Jakarta, FORTUNE - Meta menanggapi kekhawatiran pasar mengenai potensi pecahnya gelembung teknologi kecerdasan buatan (AI) atau bubble burst. Country Director Meta untuk Indonesia, Pieter Lydian, menilai narasi mengenai ledakan gelembung AI saat ini masih bersifat spekulatif.
“Apakah terjadi atau tidaknya, nobody knows for now. Belum ada yang bisa meramalkan masa depan,” ujar Pieter dalam konferensi pers di Jakarta, Rabu (10/12).
Kendati pasar sulit diprediksi, Pieter memaparkan dua skenario utama. Pertama, gelembung AI berpotensi pecah (burst) apabila perusahaan terlalu agresif menggelontorkan investasi tanpa hasil nyata. Kedua, tren AI diprediksi tetap positif apabila investasi yang dikeluarkan berjalan seimbang dengan produktivitas.
“Dan itu [jika seimbang], tidak akan burst.

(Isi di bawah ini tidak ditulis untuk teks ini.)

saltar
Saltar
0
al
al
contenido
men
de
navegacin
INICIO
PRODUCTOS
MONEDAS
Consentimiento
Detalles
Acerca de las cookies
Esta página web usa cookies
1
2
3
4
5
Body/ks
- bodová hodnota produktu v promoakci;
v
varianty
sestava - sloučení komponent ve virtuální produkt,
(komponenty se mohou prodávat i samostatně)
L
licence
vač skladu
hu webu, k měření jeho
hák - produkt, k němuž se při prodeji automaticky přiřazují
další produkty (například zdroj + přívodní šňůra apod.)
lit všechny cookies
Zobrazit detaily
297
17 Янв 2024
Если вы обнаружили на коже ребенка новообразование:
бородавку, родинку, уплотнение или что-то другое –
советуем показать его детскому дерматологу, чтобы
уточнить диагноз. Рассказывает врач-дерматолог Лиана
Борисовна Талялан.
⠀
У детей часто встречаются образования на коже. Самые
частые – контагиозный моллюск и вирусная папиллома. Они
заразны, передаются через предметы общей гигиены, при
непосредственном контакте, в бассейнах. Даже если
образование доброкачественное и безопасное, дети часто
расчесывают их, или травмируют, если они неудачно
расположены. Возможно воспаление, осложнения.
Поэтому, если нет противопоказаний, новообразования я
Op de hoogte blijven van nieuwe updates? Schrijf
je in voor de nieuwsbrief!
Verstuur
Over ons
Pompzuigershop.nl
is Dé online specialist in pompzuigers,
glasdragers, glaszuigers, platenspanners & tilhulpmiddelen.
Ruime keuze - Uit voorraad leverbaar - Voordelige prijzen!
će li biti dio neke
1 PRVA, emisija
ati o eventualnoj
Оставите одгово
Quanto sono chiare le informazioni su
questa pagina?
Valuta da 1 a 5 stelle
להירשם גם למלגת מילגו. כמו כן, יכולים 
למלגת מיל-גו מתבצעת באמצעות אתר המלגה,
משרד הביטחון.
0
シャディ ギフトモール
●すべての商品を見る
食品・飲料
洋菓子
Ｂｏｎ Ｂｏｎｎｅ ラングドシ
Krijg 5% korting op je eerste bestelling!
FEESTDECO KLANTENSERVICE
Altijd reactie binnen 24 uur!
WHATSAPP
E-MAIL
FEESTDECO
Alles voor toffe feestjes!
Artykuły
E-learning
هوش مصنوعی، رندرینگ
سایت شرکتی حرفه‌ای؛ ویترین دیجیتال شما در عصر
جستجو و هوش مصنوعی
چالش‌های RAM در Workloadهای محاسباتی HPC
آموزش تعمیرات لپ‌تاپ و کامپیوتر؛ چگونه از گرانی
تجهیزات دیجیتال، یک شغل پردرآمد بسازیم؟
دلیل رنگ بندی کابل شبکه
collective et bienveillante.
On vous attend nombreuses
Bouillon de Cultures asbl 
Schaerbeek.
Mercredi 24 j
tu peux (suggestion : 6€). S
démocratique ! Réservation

Tapi kalau ternyata output-nya enggak ada, nantinya jadi problematik,” katanya.
Sejalan dengan optimisme tersebut, Meta menunjukkan komitmennya melalui data keuangan perusahaan. Meta mencatatkan proyeksi belanja modal (capital expenditure/capex) untuk 2025 sebesar US$64 miliar.
Dana ini dialokasikan khusus untuk pengembangan AI, termasuk infrastruktur pusat data (data center) dan perangkat keras pendukung.
Angka tersebut melesat signifikan dibandingkan dengan tahun sebelumnya yang mencapai US$24 miliar. Kenaikan investasi ini menegaskan posisi Meta yang tetap ekspansif di tengah perdebatan pasar.
Tren pengeluaran masif ini juga terekam secara global. Laporan UBS memperkirakan total pengeluaran global untuk AI mencapai US$375 miliar pada tahun ini, dan diproyeksikan terus mendaki hingga US$500 miliar pada 2026.
Di sisi lain, skeptisisme pasar tetap membayangi. Melansir laporan CNBC, euforia kesepakatan dan pengeluaran dana besar-besaran saat ini mulai disamakan dengan gelembung dotcom pada akhir 1990-an.
Laporan The Guardian menyebutkan pasar saham telah memecahkan beberapa rekor tahun ini dan pulih dari tekanan, sebagian besar berkat janji manis teknologi kecerdasan buatan.
Raksasa teknologi seperti Amazon, Microsoft, serta aliansi OpenAI dan Nvidia berlomba mengumumkan kesepakatan besar dan menghabiskan miliaran dolar untuk pembangunan infrastruktur digital.
Bubble burst sendiri merupakan situasi ketika harga aset naik pesat melebihi nilai intrinsiknya. Kondisi ini kemudian diikuti oleh koreksi tajam saat pasar menyadari valuasi tersebut tidak realistis, lantas memicu penarikan modal secara cepat dari pasar.